死期を察知出来る人はそうはいないとおもうのだ。

 

 前にも書いたことだが、リップクリーム。

 

 あんなものを塗らないとくちびるがかさかさになる。

 

 ネアンデルタール人でリップクリームをつかったものは

たぶんいないだろう。

 

 

 マスク。

 

 北京原人でマスクをするという風習はなかったろう。

 

 

 日傘。

 

  藤原定家が、日傘で歩く、など『明月記』にあるわけない。

 

 

 リップクリームにせよ、マスクにせよ、日傘にせよ、

大自然に対して、私たちは、生身の体では対応できなくなっているのだ。

 

 

 これは、人類の滅亡の入口なのかもしれない。おわりのはじまり。

 

 

 で、そういうことと似たようなことを、あの内田樹先生も

おっしゃっているそうだ。

 

 

 内田先生は、もうこの世の中は、とりかえしのつかない状態にある、

そう言及されている。

 

 中沢新一先生は、にんげんが道具をつかったときから、にんげんは、

世界の外側にいると説いた。

 

 スマートフォン、あれなど、世界の外側のまた外側の

けっして「ありえない世界」と交渉する装置である。

いわゆる拡張現実。

 

 手触りのある現実ではなく、拡張現実のなかに生きてゆく。

 

 馬鹿学校につとめたていたとき、

馬鹿は、ほとんど休み時間にスマホをいじっていた。

それが、さもあたりまえのように。得意になって。

 

 オリンピックの演技を見ているとき、

演技者、選手のひとりとて、

試合中に、携帯電話などもっていない。

演技中に使用しているひとなど、いるはずもないが、

あの姿に、にんげんのプリミティブさが

投影されているのではないか。

 

 ようするに、スポーツをしている瞬間にしか、

にんげんの根本が残っていないのかもしれない。

 

 へいきで虫がきらいだというひとがいる。

若い子達のことごとく虫が嫌いだ。

 

 これが人類という動物、ホモサピエンスの終焉の左証なのかもしれない。

 

 世界の外側にいる、ということなのだから。

だから世界の内側にいるものと没交渉なのである。

 

 現実世界のなかにいるより、RPGの世界のほうがおもしろいなら、

仮想現実のなかに身をゆだねるだろう。

 それがにんげんの世界を終わりにさせているのかもしれないのだが。

 

 では、どうすればいいのか。

 

 ほんらいの人間性をとりもどすにはどうするのか。

 

その道はひとつである。

 

 不便になればいい。

 

 文明は、人類に便利さをもとめて進歩してきた。

が、その文明が、ニンゲン本来の能力を劣化させてしまった。

 

 スマホが普及してから、ともだちの電話番号を暗記しているひとが

何人いるだろうか。
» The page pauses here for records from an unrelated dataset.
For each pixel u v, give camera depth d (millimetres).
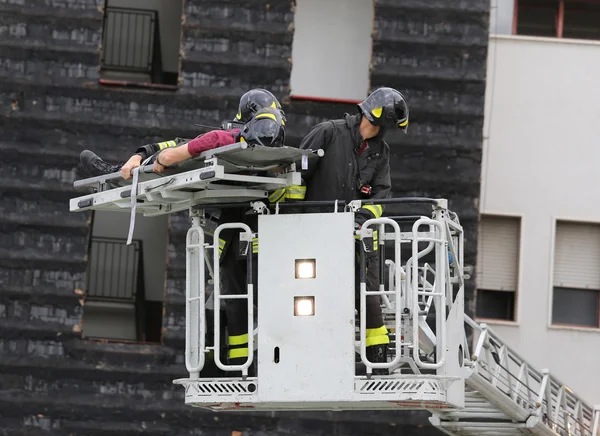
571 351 65125
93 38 58500
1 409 56188
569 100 66500
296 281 29859
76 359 56656
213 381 30609
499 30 67250
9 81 57906
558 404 52781
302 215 30016
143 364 56844
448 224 31641
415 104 59062
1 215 57156
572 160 66250
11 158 57562
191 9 58719
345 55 60844
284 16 58969
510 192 65875
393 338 35125
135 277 66875
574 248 66562
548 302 65500
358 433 57156
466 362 35719
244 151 28812
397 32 59188
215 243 30516
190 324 31344
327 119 58875
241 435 56750
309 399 29672
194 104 58375
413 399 29531
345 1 61031
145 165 30938
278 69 58719
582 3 67562
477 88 59250
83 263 57156
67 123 57969
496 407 49594
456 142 58969
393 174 58688
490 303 66062
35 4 58344
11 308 56750
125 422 56531
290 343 29797
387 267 36844
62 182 57531
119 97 58281
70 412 56375
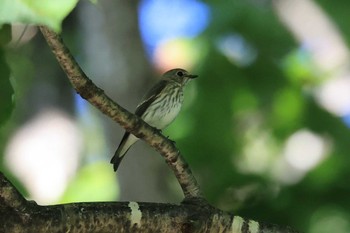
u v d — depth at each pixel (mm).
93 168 17156
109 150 12555
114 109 5824
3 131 13922
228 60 14688
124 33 12391
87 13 12727
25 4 3631
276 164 13406
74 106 15859
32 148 14719
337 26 14742
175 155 6145
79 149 15492
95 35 12602
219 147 13758
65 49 5348
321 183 11680
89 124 17953
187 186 6141
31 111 15250
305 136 13977
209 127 13984
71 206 5375
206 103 14227
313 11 15086
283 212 11039
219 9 15320
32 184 14398
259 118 14391
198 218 5910
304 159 13367
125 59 12336
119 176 12164
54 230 5258
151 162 12039
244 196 11539
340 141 13562
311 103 14375
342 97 14766
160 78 11664
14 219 5137
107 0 12461
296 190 11398
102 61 12500
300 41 15125
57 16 3654
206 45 15102
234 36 15102
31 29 14289
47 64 15406
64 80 15695
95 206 5465
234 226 6055
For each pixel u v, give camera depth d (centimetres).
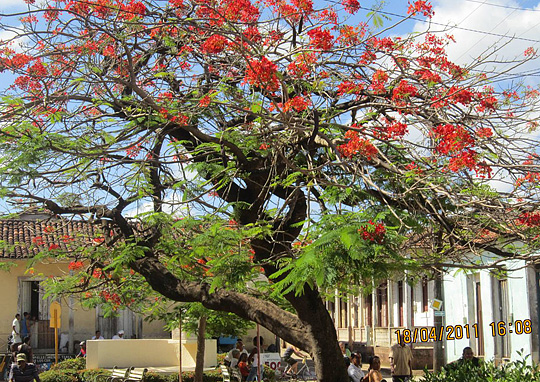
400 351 1437
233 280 816
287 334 875
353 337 3155
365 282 750
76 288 1304
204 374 1841
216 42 788
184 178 939
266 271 908
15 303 2405
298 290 691
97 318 2528
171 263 1013
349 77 865
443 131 762
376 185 754
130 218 1027
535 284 1552
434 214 802
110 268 1025
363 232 643
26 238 2300
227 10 859
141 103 852
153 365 2075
まだ、ダイヤル式の電話だったら、

そらで友人の家に電話できたものだが、いまは、ひょっとすると

家の電話もかけられないかもしれない。

 

 これは、便利さの極度の追求によって、

ニンゲンの能力を激減させたことの、例証である。

 

 防衛本能も種族保存の本能もすでに劣化した。

 

 だから、その本能をとりもどすには不便しかない。

 

つまり、まず、われわれはスマートフォンを捨てることだ。

 

 そこから始まらなければ、未来はないとおもうのだ。

 

世の中が終わる。それにはどうしたらいいのか。

 

 この喫緊の事況を打破するには、よほどのリーダーシップが必要となる。

 

 いまの総理大臣や政権野党は、

どうやって民衆から税金を奪取するかと、

どうやってアメリカのご機嫌をとるかに、

精一杯なので、まったく見込みがない。

 

 じゃ、在野の評論家たちに物申していただくか。

 

 しかし、いまの評論家たちは、実存主義の終焉と、構造主義の台頭を

目の当たりにした人たちである。

 

 実存主義なら、「こうすべきだ」みたいな、強行な物言いが

日常化していたが、その発話者にも、偏見やバイアスがかかっていると、

そう説いた構造主義は、こういう「しなくてはならない」のような

物言いをすべて排除したのだ。

 

 だから、内田樹も、中沢新一も、「こうしなくてはならない」とか、

「こうすべきだ」、という言い方をまったくなさらない。

 こういう言い方を「当為」というのだが、

 いまの識者は「当為」の文体を放棄せざるをなかったのだ。

 

 なぜなら、にんげんには、偏見がまじっているから。

 

 

 いまの世の中は、ポスト構造主義の時代といわれているが、

いまだ、この構造主義の思想がすべて消滅したわけではない。

 だから、当為の文体をみることはほとんどない。

 

 それは、たしかに、時代性として、もっとも正しい言説だったのだろうが、

その反動として、ファシズムのような、強権的な物言いもなくなったかわりに、

心から追随できるようなリーダーも失ったということにほからない。

 

 

 オピニオンリーダーの消滅である。

 

けっきょく、内田先生は、みずから構造主義を説明されながら、

みずからの言説の説得性まで、希薄してしまったという

パラドクにおちいることになるのである。

 

 この世で、だれに従えばいいのだろうか。

 

 みな外の世界で生きているだれに。

 

 庭では、コオロギが夜の世界を凌駕しながら鳴いている。

コオロギは必死で世界の内側で鳴き続けているのである。